SELECTED EXTRACT -

——————————

Space Shuttle Endeavour 'Launches' on Last Journey Through L.A.

Space shuttle Endeavour as seen as it arrived at The Forum in Inglewood, Calif. on Saturday, Oct. 13, 2012.
Space shuttle Endeavour as seen as it arrived at The Forum in Inglewood, Calif. on Saturday, Oct. 13, 2012. The Forum hosted a formal sendoff for the shuttle on its final journey to the California Science Center for display. (Image credit: Z. Pearlman)

LOS ANGELES — Landing day has come for the space shuttle Endeavour, but instead of returning to a NASA landing strip after circling the Earth, the shuttle's runway is the streets of Los Angeles leading to its final museum display.

The youngest of NASA's now-retired winged orbiters is set to complete its two-day road trip to the California Science Center (CSC) on Saturday evening (Oct. 13). It received a formal sendoff on its final "orbits" of "Mission 26: The Big Endeavour" — as the science center has dubbed the 12 mile (19 kilometer) journey — on Saturday morning.

Before a crowd of tens of thousands of public spectators, Endeavour rolled up Manchester Boulevard to The Forum, the former indoor arena of the L.A. Lakers, where a half-hour program celebrated its homecoming. Endeavour, like its sister space shuttles in NASA's former fleet, was built in Southern California.

"What a great view, huh?" CSC president Jeffrey Rudolph said, glancing at Endeavour behind him. "We are thrilled that all of you and everyone in Inglewood is joining us in welcoming home to the Los Angeles area." [Photos: Shuttle Endeavour on Los Angeles Streets]

Astronauts, including Apollo 7 pilot Walt Cunningham and Endeavour's last pilot Greg H. Johnson, as well as at least one Hollywood space traveler, June Lockhart of TV's "Lost in Space," turned out for the shuttle ceremony.

"You know when I was in 'Lost in Space' I certainly never could have dreamed that we were going to have an event like this, right here in our Inglewood," Lockhart said.

Spectators are seen photographing space shuttle Endeavour as it passes by on its way to its new home at the California Science Center, Friday, Oct. 12, 2012, in Inglewood. (Image credit: NASA/Carla Cioffi)

Endeavour was born here

California State Senator Roderick Wright, in echoing some of the sentiments shared during the event by his fellow speakers, elected officials including Inglewood Mayor James Butts and Congresswoman Maxine Waters (D-CA), emphasized the reasons Endeavour came to California for display.

"The reason that we are having this ceremony and the reason that we are going to locate [the space shuttle] at the California Science Center, is because we want you to know, every young person here in the audience, that the universe is your limit. You can go as high as you choose to go."

Wright cited Inglewood's legacy as the birthplace of the aerospace industry as the inspiration behind Endeavour's arrival.

——————————

EXERCISES -
• 1. Answer these from the Endeavour article:
(a) How long is the journey that the science center has dubbed "Mission 26: The Big Endeavour"?
(b) Who is the president of the California Science Center?
(c) On which TV show did June Lockhart appear?
• 2. Copy the stretch of the Endeavour article from "Before a crowd" through "in Southern California.", swapping "Manchester Boulevard" for "Crenshaw Boulevard".
The entries that follow aren't needed for anything here.

——————————

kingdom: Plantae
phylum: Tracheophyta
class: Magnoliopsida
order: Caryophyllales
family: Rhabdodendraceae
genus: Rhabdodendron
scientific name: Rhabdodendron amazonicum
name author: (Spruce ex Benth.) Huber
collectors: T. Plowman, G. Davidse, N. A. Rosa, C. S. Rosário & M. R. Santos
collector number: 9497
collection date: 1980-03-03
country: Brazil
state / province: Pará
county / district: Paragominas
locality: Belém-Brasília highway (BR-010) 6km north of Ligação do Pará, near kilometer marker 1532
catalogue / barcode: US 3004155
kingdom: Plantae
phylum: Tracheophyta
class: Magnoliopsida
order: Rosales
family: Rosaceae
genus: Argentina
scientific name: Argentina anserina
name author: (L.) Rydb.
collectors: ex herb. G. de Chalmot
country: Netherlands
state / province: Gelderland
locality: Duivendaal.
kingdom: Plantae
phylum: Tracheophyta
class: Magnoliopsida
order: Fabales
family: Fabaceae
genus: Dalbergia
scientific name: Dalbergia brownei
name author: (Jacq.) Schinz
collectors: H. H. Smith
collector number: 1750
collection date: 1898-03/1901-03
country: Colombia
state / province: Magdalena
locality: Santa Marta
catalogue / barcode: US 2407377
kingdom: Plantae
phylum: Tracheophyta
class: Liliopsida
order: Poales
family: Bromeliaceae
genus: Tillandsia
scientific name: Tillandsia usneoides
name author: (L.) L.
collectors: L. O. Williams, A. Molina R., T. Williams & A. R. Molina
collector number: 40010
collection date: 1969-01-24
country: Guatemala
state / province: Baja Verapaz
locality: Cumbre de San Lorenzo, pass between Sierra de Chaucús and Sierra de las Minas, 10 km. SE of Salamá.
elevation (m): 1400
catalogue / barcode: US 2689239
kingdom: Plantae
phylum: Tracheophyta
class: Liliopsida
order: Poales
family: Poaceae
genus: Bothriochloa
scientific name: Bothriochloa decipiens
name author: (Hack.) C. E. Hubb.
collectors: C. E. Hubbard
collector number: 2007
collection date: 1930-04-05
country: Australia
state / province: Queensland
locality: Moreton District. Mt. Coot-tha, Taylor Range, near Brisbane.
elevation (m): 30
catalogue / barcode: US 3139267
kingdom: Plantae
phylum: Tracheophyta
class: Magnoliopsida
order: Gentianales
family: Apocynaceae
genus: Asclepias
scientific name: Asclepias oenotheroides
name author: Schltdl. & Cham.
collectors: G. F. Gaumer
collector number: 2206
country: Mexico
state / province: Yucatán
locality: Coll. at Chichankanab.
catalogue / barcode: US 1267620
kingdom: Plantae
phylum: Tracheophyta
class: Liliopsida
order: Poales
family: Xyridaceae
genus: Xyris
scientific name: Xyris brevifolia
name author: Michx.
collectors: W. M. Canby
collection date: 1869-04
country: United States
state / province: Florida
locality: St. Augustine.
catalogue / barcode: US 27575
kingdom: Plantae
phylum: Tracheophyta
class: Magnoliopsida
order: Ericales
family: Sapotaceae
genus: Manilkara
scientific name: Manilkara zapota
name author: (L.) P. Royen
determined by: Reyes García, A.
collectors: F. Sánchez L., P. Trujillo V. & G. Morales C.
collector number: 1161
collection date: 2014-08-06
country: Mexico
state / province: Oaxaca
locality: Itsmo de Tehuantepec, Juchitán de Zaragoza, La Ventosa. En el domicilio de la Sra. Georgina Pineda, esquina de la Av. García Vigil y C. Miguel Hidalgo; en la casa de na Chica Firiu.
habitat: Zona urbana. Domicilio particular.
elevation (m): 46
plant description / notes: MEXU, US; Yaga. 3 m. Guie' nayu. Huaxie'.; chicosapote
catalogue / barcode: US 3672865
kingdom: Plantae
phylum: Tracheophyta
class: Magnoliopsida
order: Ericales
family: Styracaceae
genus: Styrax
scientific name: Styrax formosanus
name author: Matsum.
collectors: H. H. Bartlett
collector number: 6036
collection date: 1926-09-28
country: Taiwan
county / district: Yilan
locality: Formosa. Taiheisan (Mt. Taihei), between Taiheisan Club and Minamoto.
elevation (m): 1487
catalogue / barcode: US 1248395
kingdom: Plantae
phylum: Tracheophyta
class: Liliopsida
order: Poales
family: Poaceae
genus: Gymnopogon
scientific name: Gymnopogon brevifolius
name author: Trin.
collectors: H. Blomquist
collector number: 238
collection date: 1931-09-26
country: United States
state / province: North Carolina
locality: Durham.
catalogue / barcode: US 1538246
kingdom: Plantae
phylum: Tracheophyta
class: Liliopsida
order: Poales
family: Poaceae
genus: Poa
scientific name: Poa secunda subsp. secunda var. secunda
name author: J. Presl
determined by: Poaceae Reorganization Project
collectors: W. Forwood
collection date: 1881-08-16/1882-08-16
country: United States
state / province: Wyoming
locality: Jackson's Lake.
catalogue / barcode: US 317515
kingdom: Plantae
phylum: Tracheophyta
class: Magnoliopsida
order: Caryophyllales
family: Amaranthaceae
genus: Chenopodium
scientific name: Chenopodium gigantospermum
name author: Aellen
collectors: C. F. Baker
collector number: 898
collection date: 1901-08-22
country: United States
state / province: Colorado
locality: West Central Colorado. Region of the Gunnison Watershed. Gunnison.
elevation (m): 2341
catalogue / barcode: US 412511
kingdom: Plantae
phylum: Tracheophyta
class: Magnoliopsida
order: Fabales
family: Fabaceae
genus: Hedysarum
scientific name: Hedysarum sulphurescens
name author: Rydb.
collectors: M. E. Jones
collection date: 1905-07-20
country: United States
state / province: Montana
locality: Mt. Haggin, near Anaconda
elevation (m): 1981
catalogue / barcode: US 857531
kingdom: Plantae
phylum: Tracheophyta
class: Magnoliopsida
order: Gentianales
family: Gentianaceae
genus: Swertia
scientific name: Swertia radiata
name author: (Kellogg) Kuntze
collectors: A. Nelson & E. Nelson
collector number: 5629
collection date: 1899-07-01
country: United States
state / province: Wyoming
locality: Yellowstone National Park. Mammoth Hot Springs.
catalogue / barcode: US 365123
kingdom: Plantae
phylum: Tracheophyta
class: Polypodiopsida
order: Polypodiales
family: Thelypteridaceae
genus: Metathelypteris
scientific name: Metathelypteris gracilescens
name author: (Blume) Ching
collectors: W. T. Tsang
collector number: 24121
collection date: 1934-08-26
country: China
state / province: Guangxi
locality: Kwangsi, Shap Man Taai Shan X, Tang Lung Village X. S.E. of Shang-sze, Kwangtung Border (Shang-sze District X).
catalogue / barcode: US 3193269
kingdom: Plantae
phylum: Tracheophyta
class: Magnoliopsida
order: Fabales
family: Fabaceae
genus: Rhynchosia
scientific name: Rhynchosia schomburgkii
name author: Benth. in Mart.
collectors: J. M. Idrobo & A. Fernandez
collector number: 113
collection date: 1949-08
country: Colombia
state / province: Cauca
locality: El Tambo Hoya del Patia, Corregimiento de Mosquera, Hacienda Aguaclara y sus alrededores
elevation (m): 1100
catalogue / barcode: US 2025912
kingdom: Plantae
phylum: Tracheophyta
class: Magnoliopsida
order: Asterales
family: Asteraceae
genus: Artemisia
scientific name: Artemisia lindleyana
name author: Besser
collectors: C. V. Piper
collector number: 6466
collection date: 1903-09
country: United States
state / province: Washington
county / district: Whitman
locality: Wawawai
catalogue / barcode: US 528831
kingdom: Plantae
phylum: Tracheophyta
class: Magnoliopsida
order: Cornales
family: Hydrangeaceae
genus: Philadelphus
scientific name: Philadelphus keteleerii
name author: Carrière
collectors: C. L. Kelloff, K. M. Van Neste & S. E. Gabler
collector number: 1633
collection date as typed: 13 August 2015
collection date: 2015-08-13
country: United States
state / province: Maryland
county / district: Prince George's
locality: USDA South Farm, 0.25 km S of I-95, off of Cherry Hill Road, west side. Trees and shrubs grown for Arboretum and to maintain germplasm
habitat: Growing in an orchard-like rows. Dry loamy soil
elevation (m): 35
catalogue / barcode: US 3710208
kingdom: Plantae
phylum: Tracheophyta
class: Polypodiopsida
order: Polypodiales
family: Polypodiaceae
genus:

——————————

RESPONSES BY TASK -
• 1.
(a) 12 miles (19 kilometers)
(b) Jeffrey Rudolph
(c) "Lost in Space"

• 2.
Before a crowd of tens of thousands of public spectators, Endeavour rolled up Crenshaw Boulevard to The Forum, the former indoor arena of the L.A. Lakers, where a half-hour program celebrated its homecoming. Endeavour, like its sister space shuttles in NASA's former fleet, was built in Southern California.